Texto
★ ★ ★ ★ ★ ★ ★
No entretanto, parece que com o alvorecer do dia da redenção outra vida surge nas nossas ilhas e nova vibração agita a nossa gente.
Desenvolvem-se os pomares de laranja, e já no começo do século XVIII a produção é muito importante. Diz Francisco Afonso de Chaves e Melo, o notável autor da Margarita Animata, que algumas árvores dão por safra 6:000 frutos, e todos os anos se carregam com laranjas muitas embarcações para França e Inglaterra.
No entanto, só nos começos do século XIX é que a exportação de laranja toma incremento apreciável e constitui a grande riqueza dos Açores, mas especialmente da ilha de S. Miguel, que há cerca de um século recebia do estrangeiro anualmente à roda de 500.000$.
As dificuldades com os embarques eram tão grandes e o valor do produto tão importante que o Governo, reconhecendo a necessidade de um porto de abrigo em Ponta Delgada, ordenou a sua construção (começada em 1860), a fim de evitar os naufrágios constantes, com o seu doloroso cortejo de perdas de vidas e haveres.
Ainda em 1874 se calculava o valor desta fruta enviada para Inglaterra em cerca de 320:000 libras!
Infelizmente por essa época ao bicho da laranja» começou a aniquilar os pomares e a concorrência das citrinas doutra origem deu-lhe a estocada final.
Contudo, o espírito de iniciativa dos micaelenses não se deixa vencer pela desgraça, e já nesse terceiro quartel do século passado se tenta a cultura do chá e se instala e desenvolve a indústria do álcool tendo como matéria-prima a batata doce. Chegou-se a produzir em 3. Miguel 8 milhões de litros, o que constituía um rendimento fiscal de nada menos de 500.000$.
★ ★ ★ ★ ★ ★ ★
Dados fornecidos

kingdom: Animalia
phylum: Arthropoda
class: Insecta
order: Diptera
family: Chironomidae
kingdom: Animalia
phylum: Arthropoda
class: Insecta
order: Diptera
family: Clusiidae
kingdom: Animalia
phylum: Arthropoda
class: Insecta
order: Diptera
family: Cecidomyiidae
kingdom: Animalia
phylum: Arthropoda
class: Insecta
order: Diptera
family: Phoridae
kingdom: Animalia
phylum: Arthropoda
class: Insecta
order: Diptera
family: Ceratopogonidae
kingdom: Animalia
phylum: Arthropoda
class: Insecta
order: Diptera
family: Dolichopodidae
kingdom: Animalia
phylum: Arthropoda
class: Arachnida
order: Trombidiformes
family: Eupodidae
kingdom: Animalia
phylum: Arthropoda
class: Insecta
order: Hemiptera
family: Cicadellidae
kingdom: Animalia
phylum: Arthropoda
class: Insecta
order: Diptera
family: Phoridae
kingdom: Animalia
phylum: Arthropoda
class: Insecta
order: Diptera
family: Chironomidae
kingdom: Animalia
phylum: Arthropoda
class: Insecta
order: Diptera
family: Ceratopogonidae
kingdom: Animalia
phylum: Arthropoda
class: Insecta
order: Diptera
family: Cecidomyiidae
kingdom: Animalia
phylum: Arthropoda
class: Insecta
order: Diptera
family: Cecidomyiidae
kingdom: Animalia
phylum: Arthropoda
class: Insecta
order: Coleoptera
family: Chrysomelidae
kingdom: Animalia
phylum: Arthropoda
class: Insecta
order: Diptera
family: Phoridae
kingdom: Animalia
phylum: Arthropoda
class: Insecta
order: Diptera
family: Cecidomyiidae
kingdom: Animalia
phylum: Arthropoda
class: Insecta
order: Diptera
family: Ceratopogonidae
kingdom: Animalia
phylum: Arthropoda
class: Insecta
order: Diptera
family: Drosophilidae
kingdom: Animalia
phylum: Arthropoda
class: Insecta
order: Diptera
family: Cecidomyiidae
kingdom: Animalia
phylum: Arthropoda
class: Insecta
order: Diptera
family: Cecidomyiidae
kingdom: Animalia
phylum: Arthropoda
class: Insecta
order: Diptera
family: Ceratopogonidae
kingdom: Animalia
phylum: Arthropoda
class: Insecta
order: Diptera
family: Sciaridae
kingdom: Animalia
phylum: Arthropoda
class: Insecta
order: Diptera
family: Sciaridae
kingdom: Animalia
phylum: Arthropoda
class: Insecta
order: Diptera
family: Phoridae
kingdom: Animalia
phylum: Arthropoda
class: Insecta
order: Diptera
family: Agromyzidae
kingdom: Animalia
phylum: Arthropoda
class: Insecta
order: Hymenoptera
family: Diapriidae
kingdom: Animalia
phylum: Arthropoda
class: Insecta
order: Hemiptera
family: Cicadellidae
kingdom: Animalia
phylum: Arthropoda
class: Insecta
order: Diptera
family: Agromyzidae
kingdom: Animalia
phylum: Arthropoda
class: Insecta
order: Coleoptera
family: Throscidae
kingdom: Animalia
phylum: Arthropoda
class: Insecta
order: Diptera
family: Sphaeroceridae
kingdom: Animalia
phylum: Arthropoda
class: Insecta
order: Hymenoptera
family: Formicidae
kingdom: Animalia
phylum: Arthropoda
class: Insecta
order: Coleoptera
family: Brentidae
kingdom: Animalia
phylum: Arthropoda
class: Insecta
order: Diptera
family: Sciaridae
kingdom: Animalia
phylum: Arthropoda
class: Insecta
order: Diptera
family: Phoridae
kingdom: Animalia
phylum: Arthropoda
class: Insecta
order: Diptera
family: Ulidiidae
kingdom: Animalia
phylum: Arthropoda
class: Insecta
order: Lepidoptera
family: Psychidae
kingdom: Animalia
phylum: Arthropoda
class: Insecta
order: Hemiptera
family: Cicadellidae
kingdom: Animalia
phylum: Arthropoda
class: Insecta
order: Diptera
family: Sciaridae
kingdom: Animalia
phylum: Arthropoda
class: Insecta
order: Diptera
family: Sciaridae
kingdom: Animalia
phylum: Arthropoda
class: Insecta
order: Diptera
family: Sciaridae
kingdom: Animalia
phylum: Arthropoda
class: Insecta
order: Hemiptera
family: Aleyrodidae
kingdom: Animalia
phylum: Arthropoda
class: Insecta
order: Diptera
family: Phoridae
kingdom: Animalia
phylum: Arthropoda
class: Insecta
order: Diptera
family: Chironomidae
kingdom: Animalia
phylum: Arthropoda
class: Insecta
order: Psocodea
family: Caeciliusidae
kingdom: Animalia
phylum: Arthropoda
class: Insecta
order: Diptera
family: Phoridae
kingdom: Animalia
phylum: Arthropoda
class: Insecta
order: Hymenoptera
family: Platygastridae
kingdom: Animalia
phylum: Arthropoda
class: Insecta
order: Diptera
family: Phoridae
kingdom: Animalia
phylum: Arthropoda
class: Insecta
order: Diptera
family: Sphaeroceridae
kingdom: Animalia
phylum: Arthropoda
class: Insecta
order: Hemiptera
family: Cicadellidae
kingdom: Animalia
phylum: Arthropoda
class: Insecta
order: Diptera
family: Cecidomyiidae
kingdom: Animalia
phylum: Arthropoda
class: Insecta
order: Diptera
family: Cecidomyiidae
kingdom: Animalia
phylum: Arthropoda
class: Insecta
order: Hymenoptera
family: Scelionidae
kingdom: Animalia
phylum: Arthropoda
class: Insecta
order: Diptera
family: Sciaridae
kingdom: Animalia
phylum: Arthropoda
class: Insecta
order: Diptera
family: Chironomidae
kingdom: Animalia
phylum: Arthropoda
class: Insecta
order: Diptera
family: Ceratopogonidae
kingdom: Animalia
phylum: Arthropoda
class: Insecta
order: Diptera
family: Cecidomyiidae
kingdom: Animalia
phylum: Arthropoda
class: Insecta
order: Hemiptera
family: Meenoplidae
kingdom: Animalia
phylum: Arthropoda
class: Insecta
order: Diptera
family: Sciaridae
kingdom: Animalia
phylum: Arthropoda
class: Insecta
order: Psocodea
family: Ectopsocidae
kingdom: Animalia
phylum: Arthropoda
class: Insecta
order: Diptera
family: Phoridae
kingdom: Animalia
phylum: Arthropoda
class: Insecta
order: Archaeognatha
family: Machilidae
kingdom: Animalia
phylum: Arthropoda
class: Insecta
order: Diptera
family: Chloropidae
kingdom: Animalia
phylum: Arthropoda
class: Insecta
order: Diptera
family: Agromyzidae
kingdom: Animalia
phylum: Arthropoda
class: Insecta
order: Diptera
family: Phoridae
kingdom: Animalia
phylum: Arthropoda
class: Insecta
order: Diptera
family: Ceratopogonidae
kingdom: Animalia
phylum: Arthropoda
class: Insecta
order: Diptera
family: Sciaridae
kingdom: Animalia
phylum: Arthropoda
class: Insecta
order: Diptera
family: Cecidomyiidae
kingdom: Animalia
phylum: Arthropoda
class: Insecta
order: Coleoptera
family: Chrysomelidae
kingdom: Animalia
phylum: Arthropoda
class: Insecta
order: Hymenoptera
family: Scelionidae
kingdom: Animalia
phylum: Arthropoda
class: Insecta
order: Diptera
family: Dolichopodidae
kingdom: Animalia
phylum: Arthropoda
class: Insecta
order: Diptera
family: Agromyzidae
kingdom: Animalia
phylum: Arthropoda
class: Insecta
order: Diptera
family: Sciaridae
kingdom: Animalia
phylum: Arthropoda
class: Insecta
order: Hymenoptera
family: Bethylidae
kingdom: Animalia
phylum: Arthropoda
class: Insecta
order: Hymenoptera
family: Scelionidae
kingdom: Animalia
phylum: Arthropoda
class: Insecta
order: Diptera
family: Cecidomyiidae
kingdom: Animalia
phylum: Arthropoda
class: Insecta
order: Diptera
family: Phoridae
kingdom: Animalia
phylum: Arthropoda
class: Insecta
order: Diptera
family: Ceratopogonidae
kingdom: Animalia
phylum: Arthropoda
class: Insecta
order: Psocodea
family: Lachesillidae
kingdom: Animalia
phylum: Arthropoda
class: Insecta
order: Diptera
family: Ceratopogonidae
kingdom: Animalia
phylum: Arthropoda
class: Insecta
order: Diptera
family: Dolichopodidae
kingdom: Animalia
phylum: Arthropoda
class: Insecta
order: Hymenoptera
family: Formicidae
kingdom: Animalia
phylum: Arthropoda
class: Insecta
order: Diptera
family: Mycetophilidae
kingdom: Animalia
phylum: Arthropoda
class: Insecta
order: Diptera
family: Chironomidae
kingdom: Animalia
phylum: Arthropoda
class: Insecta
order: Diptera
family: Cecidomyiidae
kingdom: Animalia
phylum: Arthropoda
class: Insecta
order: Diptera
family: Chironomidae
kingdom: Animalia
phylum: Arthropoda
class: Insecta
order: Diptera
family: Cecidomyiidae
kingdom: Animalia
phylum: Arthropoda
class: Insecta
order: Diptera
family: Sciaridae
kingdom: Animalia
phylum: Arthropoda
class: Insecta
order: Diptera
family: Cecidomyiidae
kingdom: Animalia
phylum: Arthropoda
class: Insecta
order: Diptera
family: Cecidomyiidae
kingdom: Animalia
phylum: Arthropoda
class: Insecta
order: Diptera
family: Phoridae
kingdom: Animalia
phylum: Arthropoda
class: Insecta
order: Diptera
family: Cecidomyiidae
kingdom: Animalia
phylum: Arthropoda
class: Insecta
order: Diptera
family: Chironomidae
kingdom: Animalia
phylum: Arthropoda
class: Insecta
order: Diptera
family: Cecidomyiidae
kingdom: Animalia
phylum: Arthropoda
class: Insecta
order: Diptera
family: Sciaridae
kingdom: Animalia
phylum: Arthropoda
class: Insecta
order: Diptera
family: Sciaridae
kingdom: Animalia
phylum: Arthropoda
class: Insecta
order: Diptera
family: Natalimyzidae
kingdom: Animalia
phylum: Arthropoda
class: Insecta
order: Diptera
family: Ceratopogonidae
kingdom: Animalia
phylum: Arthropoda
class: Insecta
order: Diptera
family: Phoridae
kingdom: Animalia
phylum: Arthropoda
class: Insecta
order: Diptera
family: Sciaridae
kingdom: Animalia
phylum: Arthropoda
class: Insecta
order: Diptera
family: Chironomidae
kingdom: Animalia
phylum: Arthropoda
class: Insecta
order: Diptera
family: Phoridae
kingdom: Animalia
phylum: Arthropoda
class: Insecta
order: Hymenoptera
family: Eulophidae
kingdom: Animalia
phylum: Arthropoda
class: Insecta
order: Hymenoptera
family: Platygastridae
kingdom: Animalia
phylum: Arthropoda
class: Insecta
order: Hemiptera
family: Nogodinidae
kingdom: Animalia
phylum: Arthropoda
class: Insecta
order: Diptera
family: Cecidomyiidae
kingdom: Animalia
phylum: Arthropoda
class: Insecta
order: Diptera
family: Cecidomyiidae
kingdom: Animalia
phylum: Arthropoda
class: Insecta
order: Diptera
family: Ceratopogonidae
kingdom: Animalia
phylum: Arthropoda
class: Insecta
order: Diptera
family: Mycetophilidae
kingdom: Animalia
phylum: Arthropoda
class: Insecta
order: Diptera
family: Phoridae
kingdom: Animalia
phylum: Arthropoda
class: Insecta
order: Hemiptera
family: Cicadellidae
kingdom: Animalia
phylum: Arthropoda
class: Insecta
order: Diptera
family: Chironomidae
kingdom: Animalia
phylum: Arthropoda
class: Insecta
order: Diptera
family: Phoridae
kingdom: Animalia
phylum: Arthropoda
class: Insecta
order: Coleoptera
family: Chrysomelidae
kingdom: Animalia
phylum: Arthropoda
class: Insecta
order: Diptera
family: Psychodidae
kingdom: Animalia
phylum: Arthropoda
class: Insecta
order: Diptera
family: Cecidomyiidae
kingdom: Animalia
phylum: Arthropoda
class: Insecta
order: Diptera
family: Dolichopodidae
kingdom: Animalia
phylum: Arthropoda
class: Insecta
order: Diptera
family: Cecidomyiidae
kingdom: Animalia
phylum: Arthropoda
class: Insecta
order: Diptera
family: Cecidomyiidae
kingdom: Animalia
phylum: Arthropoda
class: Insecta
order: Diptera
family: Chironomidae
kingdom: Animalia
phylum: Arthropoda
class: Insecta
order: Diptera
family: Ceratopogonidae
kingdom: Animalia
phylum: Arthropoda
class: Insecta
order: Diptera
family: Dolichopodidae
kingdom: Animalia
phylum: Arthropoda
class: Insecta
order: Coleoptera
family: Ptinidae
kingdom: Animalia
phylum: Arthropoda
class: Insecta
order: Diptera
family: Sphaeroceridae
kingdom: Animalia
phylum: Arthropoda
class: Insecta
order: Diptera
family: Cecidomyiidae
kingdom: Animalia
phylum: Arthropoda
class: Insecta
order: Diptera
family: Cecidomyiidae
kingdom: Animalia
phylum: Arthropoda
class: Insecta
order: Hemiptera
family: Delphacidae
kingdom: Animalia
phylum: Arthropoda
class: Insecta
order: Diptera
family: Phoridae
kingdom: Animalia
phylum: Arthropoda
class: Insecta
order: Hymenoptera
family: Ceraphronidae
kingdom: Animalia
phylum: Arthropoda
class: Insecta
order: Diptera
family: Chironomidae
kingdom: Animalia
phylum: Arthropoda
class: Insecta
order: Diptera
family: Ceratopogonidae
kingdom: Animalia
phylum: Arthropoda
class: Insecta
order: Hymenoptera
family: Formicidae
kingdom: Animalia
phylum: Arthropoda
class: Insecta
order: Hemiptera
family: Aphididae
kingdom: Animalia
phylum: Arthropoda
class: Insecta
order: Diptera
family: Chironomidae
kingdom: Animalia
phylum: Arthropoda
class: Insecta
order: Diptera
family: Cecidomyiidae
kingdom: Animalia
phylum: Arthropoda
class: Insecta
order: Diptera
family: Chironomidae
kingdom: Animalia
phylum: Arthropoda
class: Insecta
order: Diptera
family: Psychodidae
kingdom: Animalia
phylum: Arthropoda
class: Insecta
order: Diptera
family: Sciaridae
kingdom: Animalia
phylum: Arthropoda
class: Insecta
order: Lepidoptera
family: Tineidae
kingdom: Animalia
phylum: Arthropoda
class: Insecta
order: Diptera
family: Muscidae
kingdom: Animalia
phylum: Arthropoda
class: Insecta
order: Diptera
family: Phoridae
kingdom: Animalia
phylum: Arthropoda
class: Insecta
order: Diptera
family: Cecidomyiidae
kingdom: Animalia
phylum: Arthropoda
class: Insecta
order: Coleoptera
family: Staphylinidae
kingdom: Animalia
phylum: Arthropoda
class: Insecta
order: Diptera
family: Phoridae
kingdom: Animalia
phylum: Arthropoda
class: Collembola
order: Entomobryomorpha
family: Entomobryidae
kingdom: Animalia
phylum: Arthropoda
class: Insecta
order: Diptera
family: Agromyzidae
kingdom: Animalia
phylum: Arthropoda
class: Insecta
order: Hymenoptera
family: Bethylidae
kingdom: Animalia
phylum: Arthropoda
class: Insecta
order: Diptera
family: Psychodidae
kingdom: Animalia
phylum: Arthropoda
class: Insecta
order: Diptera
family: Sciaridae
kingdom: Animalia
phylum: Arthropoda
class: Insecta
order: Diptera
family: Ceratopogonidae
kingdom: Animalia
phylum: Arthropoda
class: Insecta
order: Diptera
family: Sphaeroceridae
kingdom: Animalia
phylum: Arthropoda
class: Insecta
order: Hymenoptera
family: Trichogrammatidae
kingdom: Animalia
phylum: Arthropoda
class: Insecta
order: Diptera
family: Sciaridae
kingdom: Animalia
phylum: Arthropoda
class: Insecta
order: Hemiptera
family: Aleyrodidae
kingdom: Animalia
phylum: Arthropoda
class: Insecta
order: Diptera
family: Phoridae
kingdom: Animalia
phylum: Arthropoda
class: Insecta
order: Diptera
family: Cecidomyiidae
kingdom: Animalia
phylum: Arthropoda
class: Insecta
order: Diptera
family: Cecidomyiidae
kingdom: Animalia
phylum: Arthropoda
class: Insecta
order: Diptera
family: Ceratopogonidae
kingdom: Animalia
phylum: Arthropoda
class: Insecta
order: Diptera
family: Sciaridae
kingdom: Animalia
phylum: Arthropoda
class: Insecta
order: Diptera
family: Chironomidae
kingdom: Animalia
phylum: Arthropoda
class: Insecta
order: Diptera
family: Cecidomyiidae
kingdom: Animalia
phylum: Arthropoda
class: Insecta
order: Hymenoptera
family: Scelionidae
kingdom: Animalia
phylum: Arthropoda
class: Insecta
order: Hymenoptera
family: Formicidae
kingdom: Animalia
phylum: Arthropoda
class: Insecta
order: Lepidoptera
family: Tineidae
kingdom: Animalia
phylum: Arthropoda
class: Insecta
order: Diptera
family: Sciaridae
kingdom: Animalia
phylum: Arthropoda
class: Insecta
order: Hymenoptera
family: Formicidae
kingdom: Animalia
★ ★ ★ ★ ★ ★ ★
Tarefa
Escreva a continuação do texto sobre a laranja e a economia dos Açores, começando logo após a sua última frase.

Resposta
O álcool açoriano, igual ao melhor produzido no estrangeiro nessa época, era quase todo consumido na preparação dos vinhos generosos portugueses, mas medidas legislativas tendentes a resolver uma crise vinícola impediram a sua entrada no continente, e mais uma grande riqueza se esboroa em plena floração.
Como compensação, é permitida em S. Miguel, alguns anos depois, a produção do açúcar a partir da beterraba. Surge, com tal medida, uma nova indústria, que espalha alguns milhares de contos por operários e cultivadores e origina a entrada naquela ilha de 10 a 15:000 contos todos os anos a contrabalançar, com magnífico saldo positivo, a compra de sementes e adubos para a cultura da matéria-prima.
Tem-se mantido a produção do álcool através de múltiplas dificuldades, e esta indústria, que ainda deixa por ano, em média, mais de 4:000 contos em mãos micaelenses, tem sido sempre - não deve isto ser esquecido - fonte de recurso para o abastecimento do País.
Também no começo do século actual a cultura dos ananases já apresenta notável interesse, assim como a do tabaco e a industrialização desta planta.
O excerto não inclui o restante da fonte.